Would you write out the entries below word for word, omitting the pictures?

[Stored data entries]
○ ○ ○
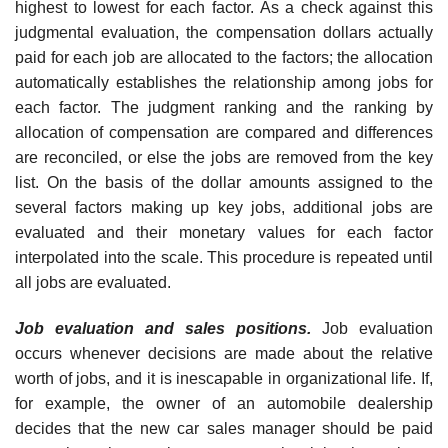
highest to lowest for each factor. As a check against this
judgmental evaluation, the compensation dollars actually
paid for each job are allocated to the factors; the allocation
automatically establishes the rela­tionship among jobs for
each factor. The judgment ranking and the ranking by
allocation of compensation are compared and differences
are reconciled, or else the jobs are removed from the key
list. On the basis of the dollar amounts assigned to the
several factors making up key jobs, additional jobs are
evaluated and their monetary values for each factor
interpolated into the scale. This procedure is repeated until
all jobs are evaluated.
Job evaluation and sales positions.
Job evaluation
occurs whenever decisions are made about the relative
worth of jobs, and it is inescapable in organizational life. If,
for example, the owner of an automobile dealer­ship
decides that the new car sales manager should be paid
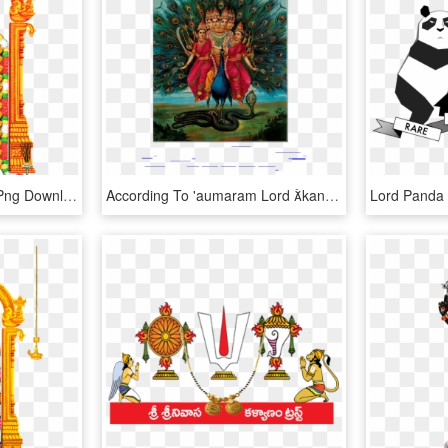
Lord Venkateswara, HD Png Download
According To 'aumaram Lord kanda Is The Supreme God - Raja Ravi Varma Murugan Print, HD Png Download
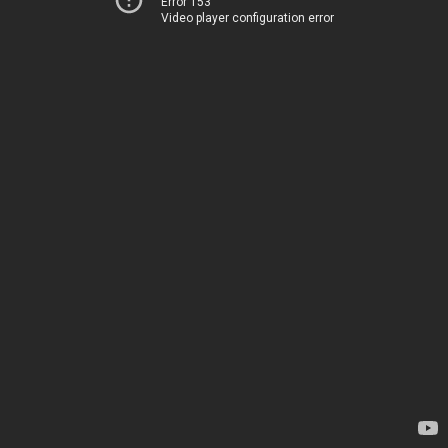
Error 153
Video player configuration error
○ ○ ○
- RESPONSE TO THIS TASK:
highest to lowest for each factor. As a check against this
judgmental evaluation, the compensation dollars actually
paid for each job are allocated to the factors; the allocation
automatically establishes the rela­tionship among jobs for
each factor. The judgment ranking and the ranking by
allocation of compensation are compared and differences
are reconciled, or else the jobs are removed from the key
list. On the basis of the dollar amounts assigned to the
several factors making up key jobs, additional jobs are
evaluated and their monetary values for each factor
interpolated into the scale. This procedure is repeated until
all jobs are evaluated.
Job evaluation and sales positions.
Job evaluation
occurs whenever decisions are made about the relative
worth of jobs, and it is inescapable in organizational life. If,
for example, the owner of an automobile dealer­ship
decides that the new car sales manager should be paid
Lord Venkateswara, HD Png Download
According To 'aumaram Lord kanda Is The Supreme God - Raja Ravi Varma Murugan Print, HD Png Download
Error 153
Video player configuration error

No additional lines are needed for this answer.